Prior to deciding on SIP panels, we looked at a gamut of options, including conventional construction using 2X6’s with fiberglass insulation, insulated concrete forms (ICF’s), straw bales, dry stacked masonry blocks, double wall designs, insulating concrete, and various other “blocks” made from mixes of concrete and recycled materials. I was overwhelmed by the options and uneducated to their use and performance. I owe my brother Dave a big debt of gratitude for steering me to the Oak Ridge National Laboratory website, It is run by the Department of Energy, and one of its duties is to test house construction technologies. They have built identical houses from various materials and techniques and then intensively studied their performance. It was here that I was able to get good trustworthy information on the various options I was considering.

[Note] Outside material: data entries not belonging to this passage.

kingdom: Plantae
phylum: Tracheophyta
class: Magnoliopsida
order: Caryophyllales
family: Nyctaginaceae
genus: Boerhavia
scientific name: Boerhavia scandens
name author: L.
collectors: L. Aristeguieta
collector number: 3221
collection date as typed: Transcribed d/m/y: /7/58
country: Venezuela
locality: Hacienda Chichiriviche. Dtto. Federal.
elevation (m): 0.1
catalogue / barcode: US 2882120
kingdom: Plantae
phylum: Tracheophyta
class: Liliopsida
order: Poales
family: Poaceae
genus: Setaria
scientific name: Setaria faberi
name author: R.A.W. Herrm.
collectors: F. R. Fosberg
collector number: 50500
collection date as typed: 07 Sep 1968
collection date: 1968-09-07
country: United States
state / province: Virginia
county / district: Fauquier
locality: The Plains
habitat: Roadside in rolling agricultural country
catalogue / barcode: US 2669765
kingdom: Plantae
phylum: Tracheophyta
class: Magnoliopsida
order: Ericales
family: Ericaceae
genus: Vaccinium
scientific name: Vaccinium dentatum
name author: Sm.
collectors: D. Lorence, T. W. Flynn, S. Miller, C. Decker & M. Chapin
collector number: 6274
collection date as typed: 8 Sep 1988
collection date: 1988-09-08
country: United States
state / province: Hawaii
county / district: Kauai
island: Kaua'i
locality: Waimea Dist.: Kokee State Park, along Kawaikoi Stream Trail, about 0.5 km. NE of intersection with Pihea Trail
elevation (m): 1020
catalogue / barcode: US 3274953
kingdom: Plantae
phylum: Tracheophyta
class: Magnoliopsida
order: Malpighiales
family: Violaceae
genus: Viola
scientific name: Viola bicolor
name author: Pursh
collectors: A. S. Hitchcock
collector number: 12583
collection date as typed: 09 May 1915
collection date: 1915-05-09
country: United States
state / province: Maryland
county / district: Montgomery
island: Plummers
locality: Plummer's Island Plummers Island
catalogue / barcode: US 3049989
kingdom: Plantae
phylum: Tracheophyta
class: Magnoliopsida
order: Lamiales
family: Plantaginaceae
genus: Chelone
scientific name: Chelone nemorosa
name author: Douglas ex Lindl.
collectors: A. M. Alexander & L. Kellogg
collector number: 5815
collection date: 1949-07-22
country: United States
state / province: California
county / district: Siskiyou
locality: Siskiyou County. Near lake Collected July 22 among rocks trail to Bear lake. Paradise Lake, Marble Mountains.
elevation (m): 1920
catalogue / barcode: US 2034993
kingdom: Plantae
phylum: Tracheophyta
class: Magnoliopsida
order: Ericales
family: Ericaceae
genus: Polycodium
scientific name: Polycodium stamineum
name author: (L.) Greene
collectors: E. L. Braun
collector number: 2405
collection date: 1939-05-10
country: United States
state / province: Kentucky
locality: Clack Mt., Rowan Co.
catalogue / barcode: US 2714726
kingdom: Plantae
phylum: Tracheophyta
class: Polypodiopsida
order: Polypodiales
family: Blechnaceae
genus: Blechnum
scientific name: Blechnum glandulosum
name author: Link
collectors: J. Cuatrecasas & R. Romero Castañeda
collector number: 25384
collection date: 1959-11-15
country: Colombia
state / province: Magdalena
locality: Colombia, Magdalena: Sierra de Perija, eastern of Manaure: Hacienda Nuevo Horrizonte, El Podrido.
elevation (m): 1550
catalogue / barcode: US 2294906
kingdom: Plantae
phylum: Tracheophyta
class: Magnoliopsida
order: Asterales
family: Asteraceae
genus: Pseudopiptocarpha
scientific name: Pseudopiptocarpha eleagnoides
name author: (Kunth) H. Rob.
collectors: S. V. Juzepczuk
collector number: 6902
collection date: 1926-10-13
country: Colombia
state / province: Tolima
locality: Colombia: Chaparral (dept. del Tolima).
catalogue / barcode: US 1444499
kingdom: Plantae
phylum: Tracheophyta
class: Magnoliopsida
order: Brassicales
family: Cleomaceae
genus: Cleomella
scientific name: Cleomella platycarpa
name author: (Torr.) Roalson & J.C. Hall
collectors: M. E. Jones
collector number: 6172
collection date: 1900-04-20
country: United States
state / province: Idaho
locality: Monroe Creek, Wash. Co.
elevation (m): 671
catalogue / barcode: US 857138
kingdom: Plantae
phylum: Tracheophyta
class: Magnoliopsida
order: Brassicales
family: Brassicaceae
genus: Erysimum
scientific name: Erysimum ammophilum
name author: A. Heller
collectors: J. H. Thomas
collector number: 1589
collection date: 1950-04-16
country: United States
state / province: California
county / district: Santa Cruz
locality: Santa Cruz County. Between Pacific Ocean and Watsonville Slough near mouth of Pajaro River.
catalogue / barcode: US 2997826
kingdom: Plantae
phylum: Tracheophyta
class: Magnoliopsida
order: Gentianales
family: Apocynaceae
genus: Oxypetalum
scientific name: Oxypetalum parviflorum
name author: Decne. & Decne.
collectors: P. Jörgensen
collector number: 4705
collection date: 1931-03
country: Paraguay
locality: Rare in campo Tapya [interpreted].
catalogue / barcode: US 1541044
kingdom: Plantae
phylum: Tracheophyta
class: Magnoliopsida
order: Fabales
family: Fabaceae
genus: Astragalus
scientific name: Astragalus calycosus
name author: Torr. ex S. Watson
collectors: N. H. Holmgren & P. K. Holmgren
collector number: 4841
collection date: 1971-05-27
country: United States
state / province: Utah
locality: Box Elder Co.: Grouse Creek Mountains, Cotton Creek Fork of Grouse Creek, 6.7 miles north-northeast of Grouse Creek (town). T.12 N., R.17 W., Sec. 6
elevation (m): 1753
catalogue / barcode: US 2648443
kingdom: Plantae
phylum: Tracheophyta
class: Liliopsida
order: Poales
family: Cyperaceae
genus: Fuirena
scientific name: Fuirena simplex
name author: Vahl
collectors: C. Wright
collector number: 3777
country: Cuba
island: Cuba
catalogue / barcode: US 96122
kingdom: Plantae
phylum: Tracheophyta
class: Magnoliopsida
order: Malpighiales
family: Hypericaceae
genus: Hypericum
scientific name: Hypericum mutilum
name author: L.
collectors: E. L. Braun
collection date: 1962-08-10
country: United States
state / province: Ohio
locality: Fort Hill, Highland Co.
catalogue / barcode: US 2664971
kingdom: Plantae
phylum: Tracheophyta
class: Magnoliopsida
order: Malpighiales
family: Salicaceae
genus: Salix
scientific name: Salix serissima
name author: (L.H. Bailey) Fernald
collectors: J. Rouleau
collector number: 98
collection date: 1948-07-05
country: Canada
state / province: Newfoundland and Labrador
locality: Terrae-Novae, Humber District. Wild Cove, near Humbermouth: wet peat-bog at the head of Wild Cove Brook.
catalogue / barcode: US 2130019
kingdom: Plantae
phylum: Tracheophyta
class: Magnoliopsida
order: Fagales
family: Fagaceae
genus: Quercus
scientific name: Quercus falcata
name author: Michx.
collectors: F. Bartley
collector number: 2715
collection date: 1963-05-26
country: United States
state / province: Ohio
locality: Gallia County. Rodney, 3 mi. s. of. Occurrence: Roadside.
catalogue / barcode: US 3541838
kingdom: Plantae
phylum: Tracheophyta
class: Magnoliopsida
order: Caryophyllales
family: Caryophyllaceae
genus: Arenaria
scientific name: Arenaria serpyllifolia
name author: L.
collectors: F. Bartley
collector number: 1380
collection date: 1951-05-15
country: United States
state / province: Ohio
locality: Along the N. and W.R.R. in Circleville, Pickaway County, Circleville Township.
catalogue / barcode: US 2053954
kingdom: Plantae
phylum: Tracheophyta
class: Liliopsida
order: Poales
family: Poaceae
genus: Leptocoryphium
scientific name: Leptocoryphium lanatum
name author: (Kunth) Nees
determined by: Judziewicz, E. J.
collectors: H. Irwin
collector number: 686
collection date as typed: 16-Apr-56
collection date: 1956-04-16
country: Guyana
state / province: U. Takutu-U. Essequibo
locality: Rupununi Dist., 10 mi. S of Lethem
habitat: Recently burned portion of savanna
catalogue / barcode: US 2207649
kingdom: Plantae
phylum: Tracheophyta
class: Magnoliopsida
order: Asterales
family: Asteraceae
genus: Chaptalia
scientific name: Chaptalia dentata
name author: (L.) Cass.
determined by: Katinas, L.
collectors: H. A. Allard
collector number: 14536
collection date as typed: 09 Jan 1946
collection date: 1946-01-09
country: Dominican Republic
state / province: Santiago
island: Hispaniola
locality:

There I learned that using typical construction as represented by 2x6 stud wall framing which is usually thought as R19, only really delivers R13… after accounting for the typical air infiltration around the fiberglass insulation and the thermal breaks caused by the wood itself.

(Note to self insert infrared picture of conventional house and SIP panel house, graphs of R values of conventional framing vs. SIP panels of varying thickness)
Houses account for 21% of USA’s energy expenditure, and almost ½ of that if for heating and air conditioning. A typical Park City home spends about $300/month for heating. Depending on the reference you use, it is believed that for every dollar you invest in reducing your energy use you save 2-3 times what it would cost to produce. It became obvious that a tight, well insulated envelope was critical. At first we had the house bid using mostly 6 inch thick SIP panels which are commonly used. These insulate considerably better than conventional construction (R22 vs. R13). Then we had the bid redone to see what the thickest panel…12 ½ inches thick would cost. To be honest I thought it would be so much more as to be prohibitive, turned out it was only about 10% more! So, going with the thick panels, which we dubbed “Fat Boys” after the ice cream sandwich, were a “no brainer”.
(Note to self, insert pie chart from Wikipedia on US energy consumption, breakdown of home energy use.)
SIP panels also lend themselves to very airtight construction. The ORNL tested a 4 inch SIP panel vs. 2X6 wall construction that showed a marked difference, 9 vs. 126 cfm. Since SIP panels are precut at the factory, it drastically reduces onsite waste, so much so that we did not require a dumpster for construction waste!